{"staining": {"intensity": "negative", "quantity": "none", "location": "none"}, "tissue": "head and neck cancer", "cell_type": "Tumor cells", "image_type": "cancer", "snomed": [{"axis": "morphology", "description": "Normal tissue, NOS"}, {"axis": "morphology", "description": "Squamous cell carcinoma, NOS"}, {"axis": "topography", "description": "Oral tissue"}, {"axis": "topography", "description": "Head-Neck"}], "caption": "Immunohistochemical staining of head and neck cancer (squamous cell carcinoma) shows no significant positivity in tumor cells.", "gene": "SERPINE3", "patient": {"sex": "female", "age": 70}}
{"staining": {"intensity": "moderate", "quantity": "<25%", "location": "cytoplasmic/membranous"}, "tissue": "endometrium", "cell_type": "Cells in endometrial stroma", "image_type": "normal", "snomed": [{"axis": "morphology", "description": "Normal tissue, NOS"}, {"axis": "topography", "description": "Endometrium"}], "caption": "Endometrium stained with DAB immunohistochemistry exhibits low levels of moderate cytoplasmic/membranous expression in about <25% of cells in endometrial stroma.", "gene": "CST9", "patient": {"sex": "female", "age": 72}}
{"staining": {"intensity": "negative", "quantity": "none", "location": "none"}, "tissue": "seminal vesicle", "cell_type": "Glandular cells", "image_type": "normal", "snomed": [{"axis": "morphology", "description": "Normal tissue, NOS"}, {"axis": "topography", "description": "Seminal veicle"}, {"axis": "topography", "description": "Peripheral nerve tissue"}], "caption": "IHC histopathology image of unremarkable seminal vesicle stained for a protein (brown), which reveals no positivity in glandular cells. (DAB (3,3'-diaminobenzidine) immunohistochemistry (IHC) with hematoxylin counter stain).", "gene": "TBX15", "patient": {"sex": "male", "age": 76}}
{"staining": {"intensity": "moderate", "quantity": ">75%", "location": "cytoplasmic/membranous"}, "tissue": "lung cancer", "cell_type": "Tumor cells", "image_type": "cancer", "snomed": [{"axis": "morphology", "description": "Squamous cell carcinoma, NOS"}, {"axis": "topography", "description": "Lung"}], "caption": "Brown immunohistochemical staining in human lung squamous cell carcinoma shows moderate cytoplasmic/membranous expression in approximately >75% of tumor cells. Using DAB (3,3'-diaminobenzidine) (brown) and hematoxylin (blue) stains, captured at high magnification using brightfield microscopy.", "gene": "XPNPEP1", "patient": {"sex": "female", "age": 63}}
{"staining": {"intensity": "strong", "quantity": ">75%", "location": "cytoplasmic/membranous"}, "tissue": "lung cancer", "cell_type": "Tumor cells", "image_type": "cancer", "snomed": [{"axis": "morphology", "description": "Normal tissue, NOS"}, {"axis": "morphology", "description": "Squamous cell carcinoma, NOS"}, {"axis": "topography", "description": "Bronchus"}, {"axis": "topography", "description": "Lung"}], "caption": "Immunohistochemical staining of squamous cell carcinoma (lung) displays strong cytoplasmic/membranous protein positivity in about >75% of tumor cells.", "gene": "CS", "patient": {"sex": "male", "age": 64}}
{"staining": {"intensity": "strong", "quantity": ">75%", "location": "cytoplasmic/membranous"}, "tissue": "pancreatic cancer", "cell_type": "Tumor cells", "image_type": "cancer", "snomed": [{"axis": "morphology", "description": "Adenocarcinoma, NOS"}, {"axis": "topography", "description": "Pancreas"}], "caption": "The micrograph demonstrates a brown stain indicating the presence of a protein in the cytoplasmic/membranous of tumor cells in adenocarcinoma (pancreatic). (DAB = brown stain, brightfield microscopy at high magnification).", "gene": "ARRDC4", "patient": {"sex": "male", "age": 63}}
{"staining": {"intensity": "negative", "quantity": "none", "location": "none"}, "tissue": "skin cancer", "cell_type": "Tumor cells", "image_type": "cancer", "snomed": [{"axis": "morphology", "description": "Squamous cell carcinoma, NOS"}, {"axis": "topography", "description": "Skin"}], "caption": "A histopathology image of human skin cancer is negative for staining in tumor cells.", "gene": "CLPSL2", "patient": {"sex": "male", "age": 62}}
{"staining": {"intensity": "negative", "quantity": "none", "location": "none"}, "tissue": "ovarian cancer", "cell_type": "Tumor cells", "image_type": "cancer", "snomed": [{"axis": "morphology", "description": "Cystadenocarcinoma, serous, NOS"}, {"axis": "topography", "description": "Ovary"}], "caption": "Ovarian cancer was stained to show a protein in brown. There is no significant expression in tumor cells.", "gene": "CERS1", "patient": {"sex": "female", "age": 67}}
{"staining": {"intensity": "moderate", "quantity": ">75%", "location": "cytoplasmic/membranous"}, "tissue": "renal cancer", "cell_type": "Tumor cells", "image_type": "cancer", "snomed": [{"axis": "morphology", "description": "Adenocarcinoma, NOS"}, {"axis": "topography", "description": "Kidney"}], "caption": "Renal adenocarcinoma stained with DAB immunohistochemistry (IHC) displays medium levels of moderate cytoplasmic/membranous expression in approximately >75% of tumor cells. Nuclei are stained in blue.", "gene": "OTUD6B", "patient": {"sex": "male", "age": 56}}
==========
Aim of the task: All lines in the data above from the one with "DAB immunohistochemistry exhibits" through the one with "image of unremarkable" must be repeated exactly, and no others.

Solved problem:
{"staining": {"intensity": "moderate", "quantity": "<25%", "location": "cytoplasmic/membranous"}, "tissue": "endometrium", "cell_type": "Cells in endometrial stroma", "image_type": "normal", "snomed": [{"axis": "morphology", "description": "Normal tissue, NOS"}, {"axis": "topography", "description": "Endometrium"}], "caption": "Endometrium stained with DAB immunohistochemistry exhibits low levels of moderate cytoplasmic/membranous expression in about <25% of cells in endometrial stroma.", "gene": "CST9", "patient": {"sex": "female", "age": 72}}
{"staining": {"intensity": "negative", "quantity": "none", "location": "none"}, "tissue": "seminal vesicle", "cell_type": "Glandular cells", "image_type": "normal", "snomed": [{"axis": "morphology", "description": "Normal tissue, NOS"}, {"axis": "topography", "description": "Seminal veicle"}, {"axis": "topography", "description": "Peripheral nerve tissue"}], "caption": "IHC histopathology image of unremarkable seminal vesicle stained for a protein (brown), which reveals no positivity in glandular cells. (DAB (3,3'-diaminobenzidine) immunohistochemistry (IHC) with hematoxylin counter stain).", "gene": "TBX15", "patient": {"sex": "male", "age": 76}}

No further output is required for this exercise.